NSW to consider carbon a pollutant

·2-min read

NSW would consider carbon dioxide a pollutant and restrict emissions for key industries, under a draft environment protection strategy.

Greenhouse gas emission limits would be phased in for licences in key industry sectors by the end of 2025, the NSW Environment Protection Authority says.

The limits would be "feasible, evidence-based" and help NSW meet its net-zero targets.

"Where needed, we'll require our licensees to benchmark their existing or proposed greenhouse gas mitigation controls against best practice for the sector," the EPA's draft climate change policy and action plan, released on Thursday, said.

As an early step, the agency will require all new large non-road diesel equipment in coal mines to meet US EPA Tier-4 emission standards by 2023.

Such standards are already in force in the US, European Union, India, China and Russia.

The plan would also address other regulatory measures and ensure the EPA delivers an annual statement on climate change impacts, risks and adaptations.

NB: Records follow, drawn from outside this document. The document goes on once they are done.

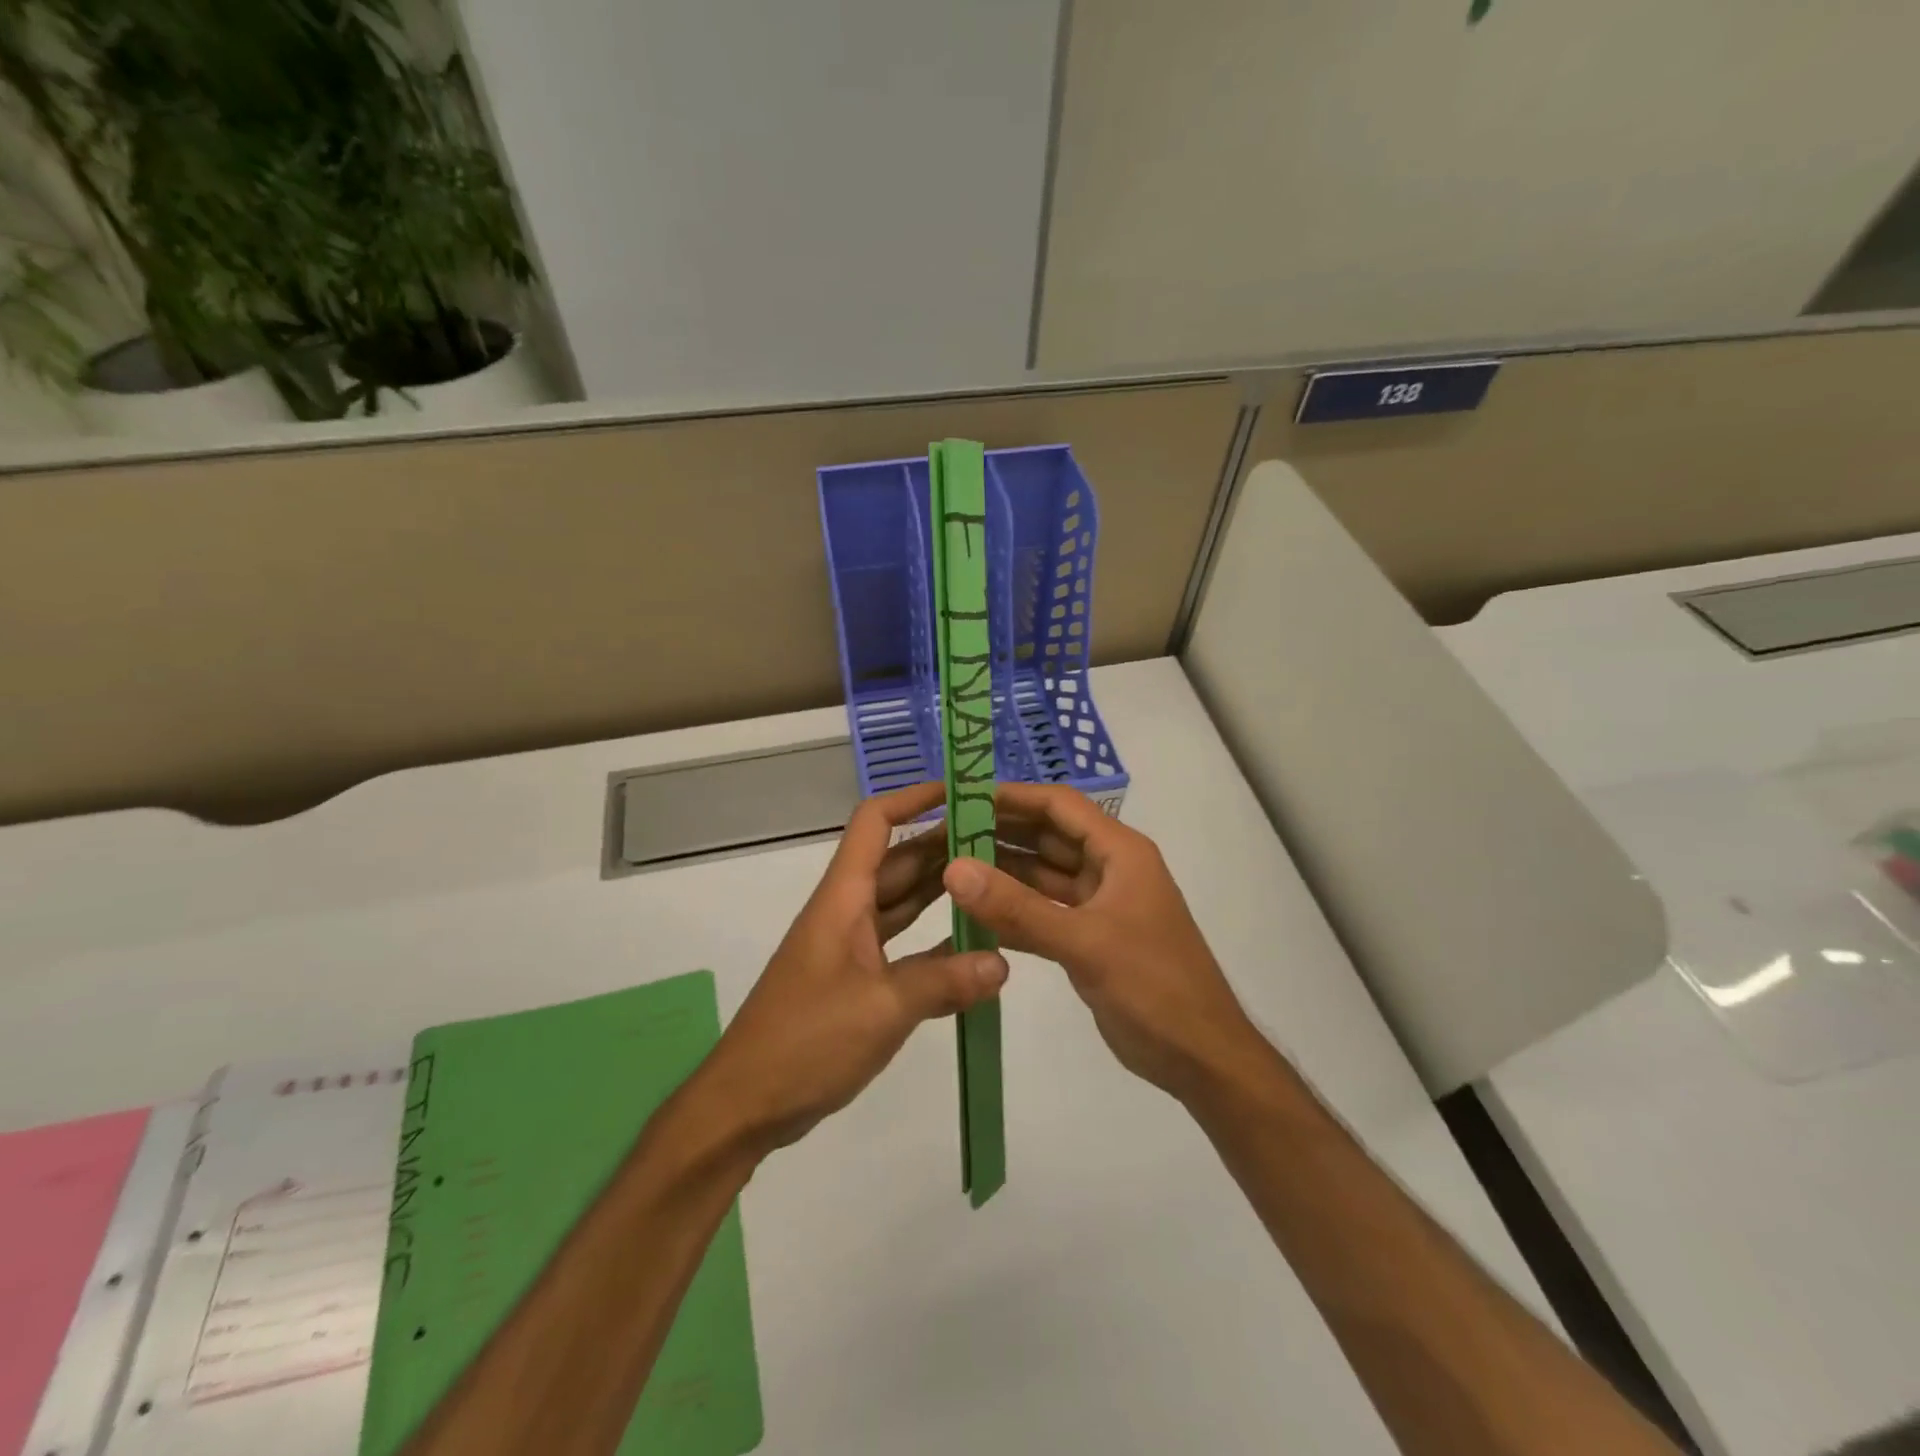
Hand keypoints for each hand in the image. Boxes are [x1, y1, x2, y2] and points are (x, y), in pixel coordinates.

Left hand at [692, 781, 1009, 1154]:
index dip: (914, 798)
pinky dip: (935, 942)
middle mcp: (847, 912)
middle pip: (898, 861)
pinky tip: (974, 949)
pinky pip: (903, 946)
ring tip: (997, 882)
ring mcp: (850, 948)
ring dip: (943, 892)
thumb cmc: (806, 1041)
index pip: (875, 822)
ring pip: (903, 903)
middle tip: (1003, 841)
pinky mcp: (856, 982)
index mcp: (843, 899)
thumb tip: (1003, 964)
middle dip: (946, 846)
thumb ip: (945, 981)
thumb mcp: (882, 1008)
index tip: (962, 792)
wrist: (746, 1104)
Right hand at [944, 784, 1262, 1104]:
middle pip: (1048, 836)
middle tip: (944, 833)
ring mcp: (1099, 904)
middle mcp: (1109, 868)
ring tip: (949, 867)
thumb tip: (955, 869)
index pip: (1060, 805)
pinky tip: (972, 914)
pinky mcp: (1089, 937)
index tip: (962, 798)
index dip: (1013, 797)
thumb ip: (1018, 909)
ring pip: (1043, 875)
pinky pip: (1044, 911)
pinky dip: (1013, 911)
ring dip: (1003, 871)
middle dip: (1000, 832)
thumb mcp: (1085, 943)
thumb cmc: (1153, 987)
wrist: (1200, 1057)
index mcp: (1120, 852)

NSW has set a goal of net-zero emissions by 2050, with an interim target of halving emissions by 2030, based on 2005 levels.

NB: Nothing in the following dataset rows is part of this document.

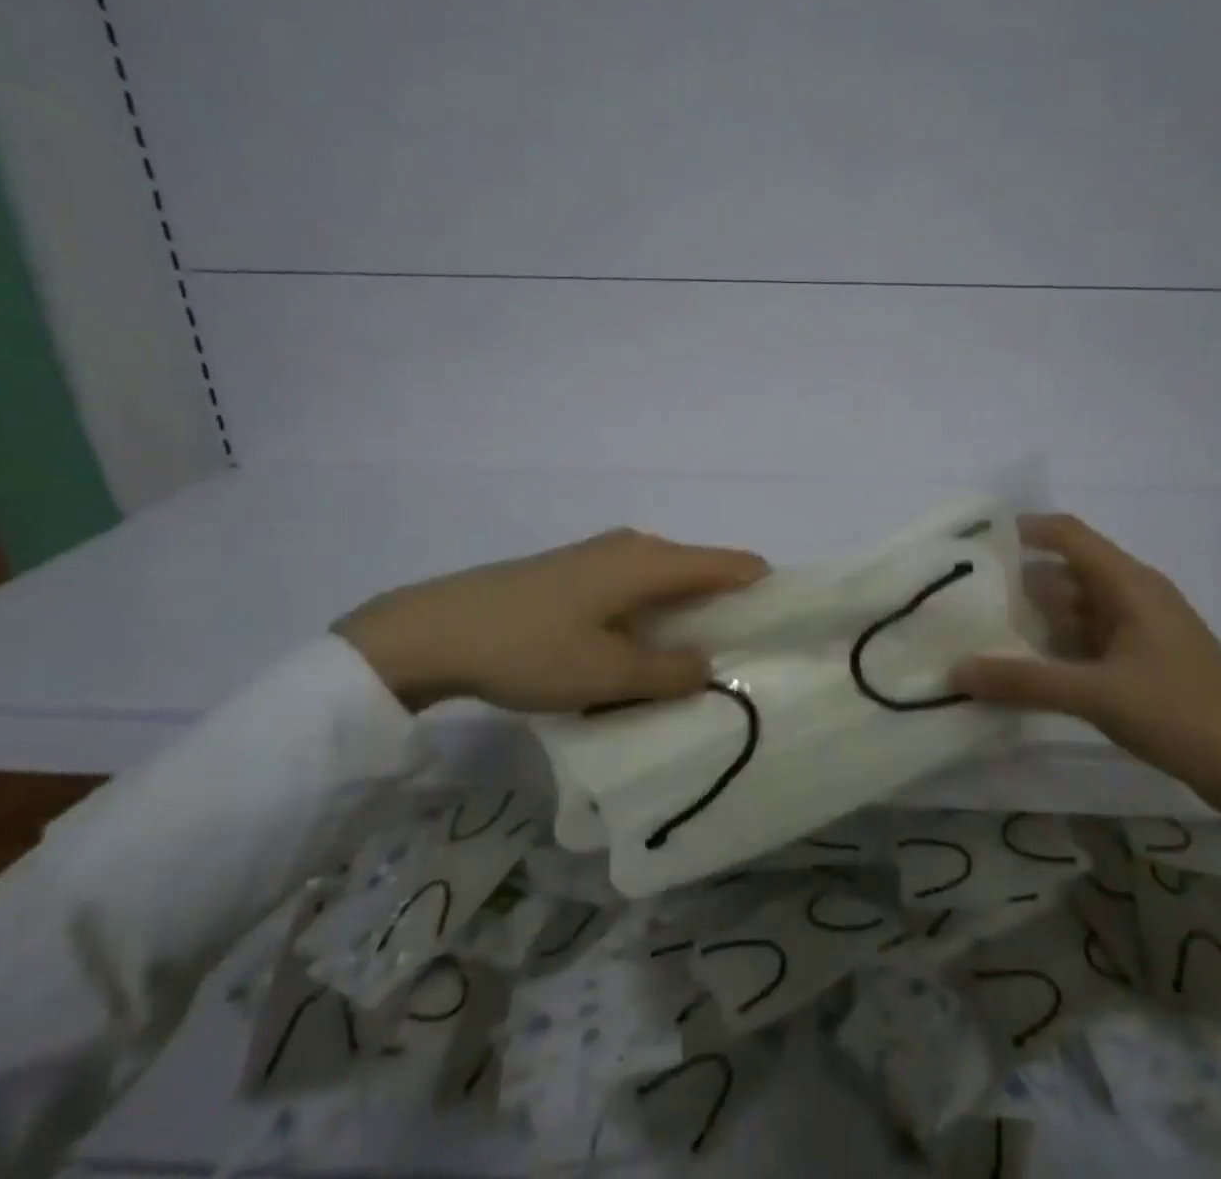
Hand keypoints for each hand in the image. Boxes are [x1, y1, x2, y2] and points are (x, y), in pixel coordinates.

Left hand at [335, 528, 768, 713]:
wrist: (435, 629)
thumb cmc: (531, 648)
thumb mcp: (608, 674)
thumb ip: (670, 672)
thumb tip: (710, 666)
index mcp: (653, 561)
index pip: (733, 565)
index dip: (766, 592)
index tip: (784, 631)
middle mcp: (635, 546)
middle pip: (703, 572)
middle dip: (727, 612)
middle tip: (741, 663)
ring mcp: (603, 555)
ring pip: (667, 583)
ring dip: (687, 618)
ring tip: (694, 666)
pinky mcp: (577, 571)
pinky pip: (637, 589)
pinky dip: (653, 616)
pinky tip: (640, 652)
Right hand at [953, 513, 1220, 801]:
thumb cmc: (1186, 715)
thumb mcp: (1098, 695)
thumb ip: (1025, 681)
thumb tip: (955, 670)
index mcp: (1130, 584)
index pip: (1068, 535)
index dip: (1023, 530)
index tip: (973, 541)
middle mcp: (1132, 598)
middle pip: (1064, 575)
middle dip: (1015, 583)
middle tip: (960, 597)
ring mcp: (1137, 635)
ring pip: (1073, 613)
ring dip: (1032, 622)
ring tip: (977, 633)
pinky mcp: (1140, 667)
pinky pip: (1085, 646)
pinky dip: (1053, 653)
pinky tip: (1019, 671)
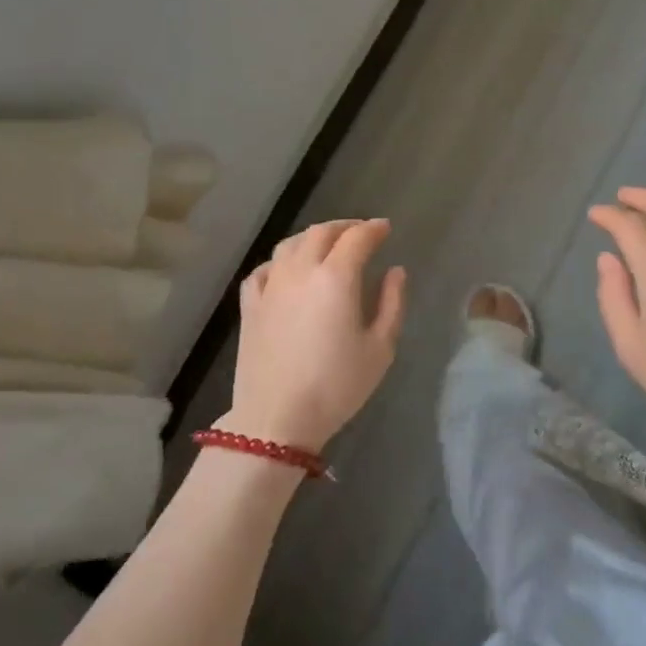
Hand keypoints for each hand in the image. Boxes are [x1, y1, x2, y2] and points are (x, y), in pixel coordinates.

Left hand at [224, 219, 407, 451]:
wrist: (276, 419)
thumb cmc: (336, 385)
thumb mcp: (380, 348)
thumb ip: (392, 303)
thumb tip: (396, 271)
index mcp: (336, 277)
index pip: (357, 238)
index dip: (374, 228)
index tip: (385, 229)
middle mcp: (301, 271)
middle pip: (321, 232)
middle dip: (345, 227)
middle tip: (361, 233)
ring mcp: (271, 286)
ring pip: (290, 244)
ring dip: (312, 237)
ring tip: (326, 245)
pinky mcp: (250, 305)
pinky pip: (264, 269)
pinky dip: (280, 261)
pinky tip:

The draft plan was an important step toward protecting the state from dangerous climate change, climate groups said.

"When this policy is implemented, NSW will lead the nation in tackling dangerous climate change," Nature Conservation Council chief executive Jacqui Mumford said.

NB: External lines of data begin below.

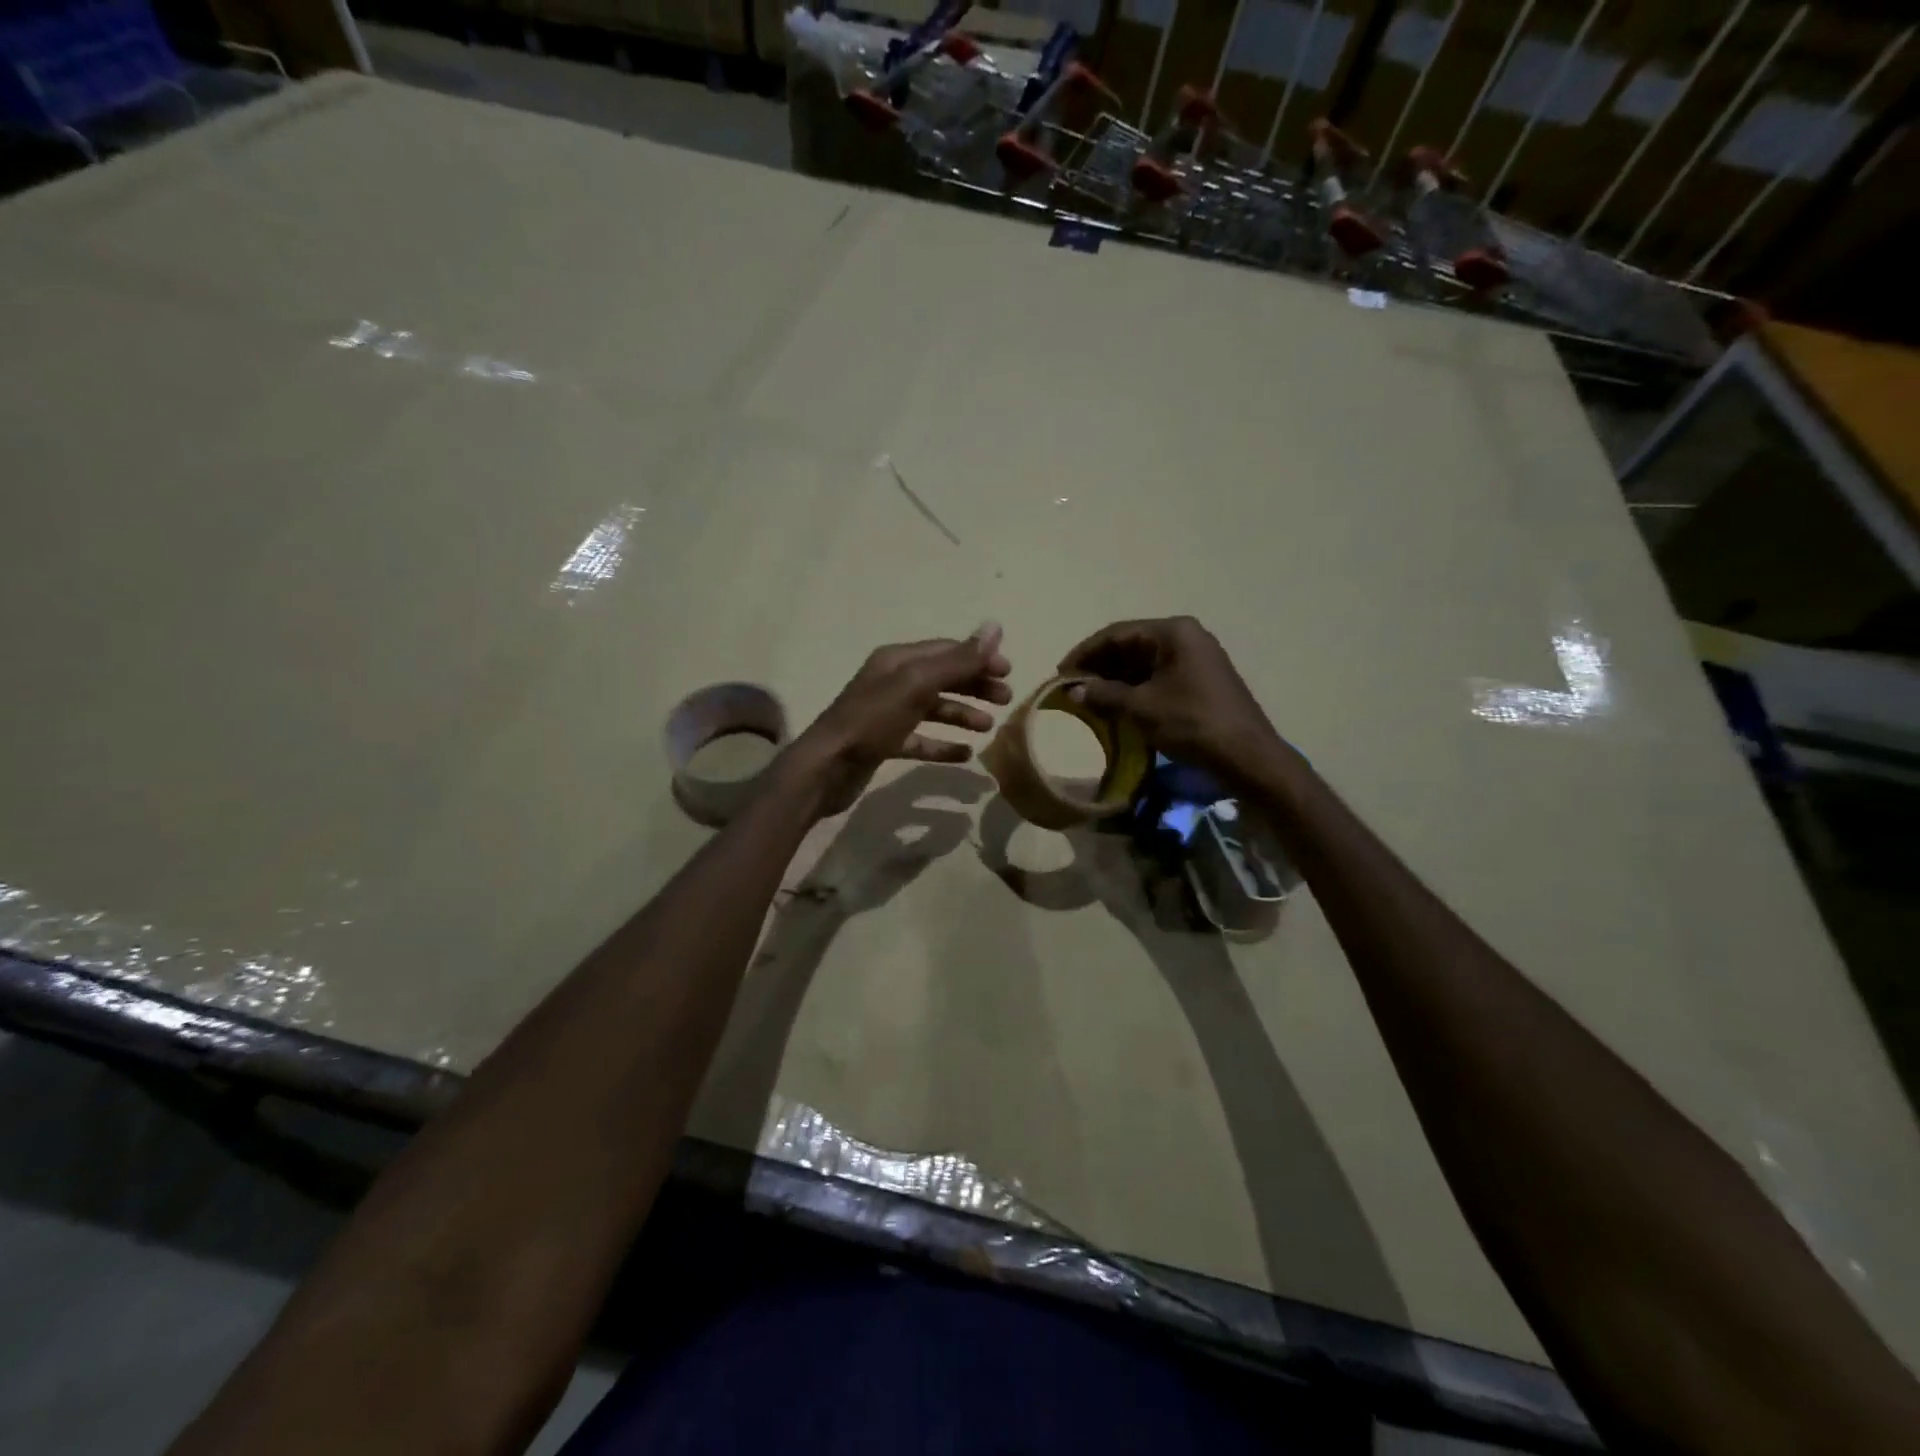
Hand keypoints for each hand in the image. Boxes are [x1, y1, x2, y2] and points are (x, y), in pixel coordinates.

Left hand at [787, 623, 1011, 816]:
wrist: (827, 767)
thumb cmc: (872, 720)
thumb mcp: (917, 684)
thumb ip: (957, 660)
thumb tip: (995, 627)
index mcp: (898, 660)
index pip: (946, 650)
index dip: (978, 658)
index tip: (1009, 673)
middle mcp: (891, 681)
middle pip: (942, 677)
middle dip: (974, 686)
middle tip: (1005, 700)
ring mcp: (887, 713)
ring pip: (933, 708)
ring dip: (962, 714)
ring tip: (988, 728)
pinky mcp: (884, 743)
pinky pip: (920, 739)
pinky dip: (943, 744)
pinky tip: (964, 754)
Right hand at [1058, 616, 1281, 783]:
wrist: (1247, 756)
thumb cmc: (1192, 723)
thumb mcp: (1142, 708)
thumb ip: (1103, 695)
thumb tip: (1072, 691)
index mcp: (1173, 632)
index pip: (1117, 634)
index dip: (1085, 653)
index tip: (1061, 674)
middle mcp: (1185, 637)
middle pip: (1130, 646)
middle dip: (1099, 667)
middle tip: (1072, 689)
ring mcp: (1195, 658)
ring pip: (1143, 663)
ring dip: (1115, 681)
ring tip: (1089, 701)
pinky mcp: (1200, 680)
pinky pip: (1157, 677)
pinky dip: (1134, 690)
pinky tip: (1117, 707)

"As surprising as it may seem, this will be the first time an environmental watchdog in Australia has regulated CO2 as a pollutant."

The EPA developed the plan after a group called Bushfire Survivors for Climate Action successfully argued in a state court that the EPA had a duty to regulate carbon dioxide to protect the people and the environment from climate change.

"This is our last chance to get it right. Climate change has already begun," Environmental Defenders Office director Elaine Johnson said.

"How much worse it gets depends on how quickly we can drive emissions towards zero."

The EPA will finalise the policy after public submissions close in November.